И начался во дворе честной вдовы Матрёны Полушкиной звон колокольный, церковное пение, стук сковород в преисподней, гром небесный… У соседей со двора на двор шёпот идет: «Вот те заводчик, вот те наследник Полушкина, ой, бабоньки, конец света! Антихрист копытом топочет!»
Немудрёная пьеса митрополита Дмитрия Ростовского: чёрт со всей преисподней, ангел с небожителями и человек — лишь один… Между чёртом и ангелом! К греху склонится — чернеет одежда, к добру обратится — белеет балахон. Изо дня в день дергал нитки да крючки к заплатам Фёдор, достиг: ни черти, ни ангелы уследить не могли, как опадает чернота грехов, как светлеет одежда праведного.

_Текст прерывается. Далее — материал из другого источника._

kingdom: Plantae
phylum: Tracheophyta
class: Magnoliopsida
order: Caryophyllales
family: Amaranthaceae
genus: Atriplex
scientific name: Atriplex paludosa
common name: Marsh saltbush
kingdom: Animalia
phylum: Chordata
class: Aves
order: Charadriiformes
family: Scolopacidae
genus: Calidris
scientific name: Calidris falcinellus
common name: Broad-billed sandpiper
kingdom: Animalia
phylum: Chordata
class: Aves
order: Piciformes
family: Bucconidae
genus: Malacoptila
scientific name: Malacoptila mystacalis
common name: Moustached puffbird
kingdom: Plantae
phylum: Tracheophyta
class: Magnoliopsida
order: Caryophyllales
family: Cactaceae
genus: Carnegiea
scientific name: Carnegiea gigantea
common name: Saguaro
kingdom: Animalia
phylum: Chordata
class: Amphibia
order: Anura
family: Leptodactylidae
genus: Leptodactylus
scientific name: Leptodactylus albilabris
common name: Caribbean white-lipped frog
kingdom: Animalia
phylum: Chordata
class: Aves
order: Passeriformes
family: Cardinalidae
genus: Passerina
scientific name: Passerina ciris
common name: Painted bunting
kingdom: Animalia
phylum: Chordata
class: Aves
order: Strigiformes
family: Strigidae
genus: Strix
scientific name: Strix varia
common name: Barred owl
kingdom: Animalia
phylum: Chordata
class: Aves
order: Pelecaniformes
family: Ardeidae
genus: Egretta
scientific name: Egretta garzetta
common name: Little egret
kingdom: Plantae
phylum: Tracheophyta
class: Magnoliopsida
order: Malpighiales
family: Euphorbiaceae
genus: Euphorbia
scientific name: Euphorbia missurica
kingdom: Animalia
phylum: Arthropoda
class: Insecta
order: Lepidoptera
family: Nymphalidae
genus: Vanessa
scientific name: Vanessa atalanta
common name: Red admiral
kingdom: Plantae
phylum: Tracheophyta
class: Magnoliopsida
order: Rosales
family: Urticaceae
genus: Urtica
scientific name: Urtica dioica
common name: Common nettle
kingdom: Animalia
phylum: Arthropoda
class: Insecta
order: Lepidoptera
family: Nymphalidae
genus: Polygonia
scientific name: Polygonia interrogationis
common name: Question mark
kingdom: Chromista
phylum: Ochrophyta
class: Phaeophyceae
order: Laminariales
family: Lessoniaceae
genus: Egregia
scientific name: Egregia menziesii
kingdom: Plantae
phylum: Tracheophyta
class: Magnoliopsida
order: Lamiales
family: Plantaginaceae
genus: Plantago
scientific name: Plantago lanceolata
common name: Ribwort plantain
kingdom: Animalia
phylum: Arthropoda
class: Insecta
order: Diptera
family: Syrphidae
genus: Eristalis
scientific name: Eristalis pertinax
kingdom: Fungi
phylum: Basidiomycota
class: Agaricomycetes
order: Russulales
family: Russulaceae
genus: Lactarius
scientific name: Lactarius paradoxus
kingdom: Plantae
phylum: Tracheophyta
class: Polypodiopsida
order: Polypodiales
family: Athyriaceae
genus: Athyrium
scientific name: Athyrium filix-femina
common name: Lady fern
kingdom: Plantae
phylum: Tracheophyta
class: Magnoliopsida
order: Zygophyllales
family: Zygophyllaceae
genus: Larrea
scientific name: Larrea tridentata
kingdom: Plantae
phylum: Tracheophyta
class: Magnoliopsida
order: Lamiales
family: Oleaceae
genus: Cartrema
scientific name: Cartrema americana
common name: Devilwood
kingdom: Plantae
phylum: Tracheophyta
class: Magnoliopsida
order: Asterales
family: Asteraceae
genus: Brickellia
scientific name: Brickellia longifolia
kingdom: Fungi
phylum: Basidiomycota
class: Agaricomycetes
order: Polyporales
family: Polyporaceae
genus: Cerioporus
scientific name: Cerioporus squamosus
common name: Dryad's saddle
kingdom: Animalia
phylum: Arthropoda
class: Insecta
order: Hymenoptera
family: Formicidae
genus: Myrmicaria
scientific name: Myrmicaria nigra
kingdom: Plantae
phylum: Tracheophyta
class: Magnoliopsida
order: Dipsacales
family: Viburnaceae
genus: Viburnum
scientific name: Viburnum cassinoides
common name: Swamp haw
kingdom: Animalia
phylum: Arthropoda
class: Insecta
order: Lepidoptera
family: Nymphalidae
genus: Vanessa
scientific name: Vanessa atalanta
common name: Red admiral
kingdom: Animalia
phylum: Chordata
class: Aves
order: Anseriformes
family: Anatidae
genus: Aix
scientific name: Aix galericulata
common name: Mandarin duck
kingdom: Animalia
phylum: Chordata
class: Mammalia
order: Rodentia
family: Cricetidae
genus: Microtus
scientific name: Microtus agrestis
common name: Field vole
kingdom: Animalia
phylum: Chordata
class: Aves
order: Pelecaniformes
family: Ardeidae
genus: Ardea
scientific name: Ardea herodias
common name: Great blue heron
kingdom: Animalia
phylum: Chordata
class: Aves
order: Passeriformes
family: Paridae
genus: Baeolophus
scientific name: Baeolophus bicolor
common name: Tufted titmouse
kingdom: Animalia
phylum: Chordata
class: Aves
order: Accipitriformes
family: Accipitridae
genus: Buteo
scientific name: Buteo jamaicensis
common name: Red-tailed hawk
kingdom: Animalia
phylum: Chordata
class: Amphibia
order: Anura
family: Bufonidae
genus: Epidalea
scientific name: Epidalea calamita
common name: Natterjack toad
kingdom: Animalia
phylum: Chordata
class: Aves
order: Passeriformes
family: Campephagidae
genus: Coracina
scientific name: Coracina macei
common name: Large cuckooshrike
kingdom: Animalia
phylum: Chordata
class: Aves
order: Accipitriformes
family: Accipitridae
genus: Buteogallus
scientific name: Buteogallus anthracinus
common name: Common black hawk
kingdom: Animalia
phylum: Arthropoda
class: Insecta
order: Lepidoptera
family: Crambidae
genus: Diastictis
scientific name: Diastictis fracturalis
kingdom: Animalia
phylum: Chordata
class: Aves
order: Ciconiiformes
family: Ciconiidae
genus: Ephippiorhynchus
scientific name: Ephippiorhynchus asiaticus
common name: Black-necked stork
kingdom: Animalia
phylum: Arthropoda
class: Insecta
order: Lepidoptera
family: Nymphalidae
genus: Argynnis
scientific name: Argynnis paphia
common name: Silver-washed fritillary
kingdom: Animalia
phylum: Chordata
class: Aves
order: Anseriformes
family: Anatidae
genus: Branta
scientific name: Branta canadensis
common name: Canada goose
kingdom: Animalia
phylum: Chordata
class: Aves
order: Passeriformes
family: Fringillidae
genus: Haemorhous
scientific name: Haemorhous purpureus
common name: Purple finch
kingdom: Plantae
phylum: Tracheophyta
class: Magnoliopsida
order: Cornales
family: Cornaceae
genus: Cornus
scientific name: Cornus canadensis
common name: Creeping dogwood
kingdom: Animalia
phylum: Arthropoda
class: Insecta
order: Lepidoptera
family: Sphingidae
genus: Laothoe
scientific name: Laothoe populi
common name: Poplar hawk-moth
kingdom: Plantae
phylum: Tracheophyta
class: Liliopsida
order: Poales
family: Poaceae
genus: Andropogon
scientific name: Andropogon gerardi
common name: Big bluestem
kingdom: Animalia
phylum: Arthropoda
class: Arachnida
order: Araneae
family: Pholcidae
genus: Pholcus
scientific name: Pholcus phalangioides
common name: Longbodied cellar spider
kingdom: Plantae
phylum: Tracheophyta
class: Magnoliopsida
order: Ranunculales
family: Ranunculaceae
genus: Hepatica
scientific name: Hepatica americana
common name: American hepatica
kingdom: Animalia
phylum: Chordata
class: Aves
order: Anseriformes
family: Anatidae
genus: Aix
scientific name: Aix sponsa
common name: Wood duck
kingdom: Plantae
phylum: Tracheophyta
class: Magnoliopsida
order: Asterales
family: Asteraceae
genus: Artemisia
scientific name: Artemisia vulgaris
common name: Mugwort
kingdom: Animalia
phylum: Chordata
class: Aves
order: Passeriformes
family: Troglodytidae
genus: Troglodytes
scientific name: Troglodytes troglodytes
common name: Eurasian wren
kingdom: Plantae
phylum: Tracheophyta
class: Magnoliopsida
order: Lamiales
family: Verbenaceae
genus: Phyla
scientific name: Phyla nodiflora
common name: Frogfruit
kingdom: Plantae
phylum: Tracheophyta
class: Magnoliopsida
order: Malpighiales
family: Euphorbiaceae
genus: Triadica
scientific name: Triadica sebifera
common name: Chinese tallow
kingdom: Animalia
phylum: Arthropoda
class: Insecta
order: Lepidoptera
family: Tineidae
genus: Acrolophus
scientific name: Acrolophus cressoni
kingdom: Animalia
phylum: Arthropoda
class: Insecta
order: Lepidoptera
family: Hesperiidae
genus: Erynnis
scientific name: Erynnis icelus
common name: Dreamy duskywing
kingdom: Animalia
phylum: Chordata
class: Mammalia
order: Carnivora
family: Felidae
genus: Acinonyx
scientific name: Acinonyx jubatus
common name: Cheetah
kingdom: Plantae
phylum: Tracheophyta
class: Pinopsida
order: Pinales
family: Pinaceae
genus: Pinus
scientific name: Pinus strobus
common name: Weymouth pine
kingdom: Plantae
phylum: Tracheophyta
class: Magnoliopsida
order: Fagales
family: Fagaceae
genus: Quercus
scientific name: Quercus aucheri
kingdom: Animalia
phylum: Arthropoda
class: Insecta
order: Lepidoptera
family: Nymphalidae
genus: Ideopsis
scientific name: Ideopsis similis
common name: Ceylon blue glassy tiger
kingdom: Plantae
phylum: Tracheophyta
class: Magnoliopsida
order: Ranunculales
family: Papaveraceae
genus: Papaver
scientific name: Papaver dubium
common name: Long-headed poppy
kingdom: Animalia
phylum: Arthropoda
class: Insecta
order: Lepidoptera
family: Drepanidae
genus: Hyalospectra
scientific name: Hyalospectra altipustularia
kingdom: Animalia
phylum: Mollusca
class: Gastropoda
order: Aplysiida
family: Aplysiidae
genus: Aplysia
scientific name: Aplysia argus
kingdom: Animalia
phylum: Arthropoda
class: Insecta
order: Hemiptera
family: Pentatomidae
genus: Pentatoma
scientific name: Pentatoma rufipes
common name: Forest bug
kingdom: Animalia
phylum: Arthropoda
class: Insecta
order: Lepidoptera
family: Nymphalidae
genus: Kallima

У каждого заботы свои, — на что уж черти — так, последнее дело, ан нет, в аду — там, может, огонь-пламя — дело простое, а вот в комедии думай, гадай, как его устроить… Ангелы — тоже… Дмитревский — что мельница на пригорке, стоит, крылами машет, а не летит… Думали так и эдак, — придумали… Стал Ангел аршина на два не то взлетать, не то подпрыгивать, как есть коршун ощипанный, — хорошо!
К декабрю богатых купцов опрашивали, кому на рождество комедию представить. Многие сомневались — как да что…
Все же впустил купец Серов в свой дом первых комедиантов «генваря против восьмого числа 1750 года для играния комедии». А по городу ещё больше шли досужие пересуды: про конец света, про бесовщину, про тех, кто ни стыда, ни страха не ведает… Пуще всех ерепенился тверицкий поп. Да и купечество, хоть и одолжено было Волкову заслугой, все ж его осуждало: «Звание марает, сословие скоморошеством низит!»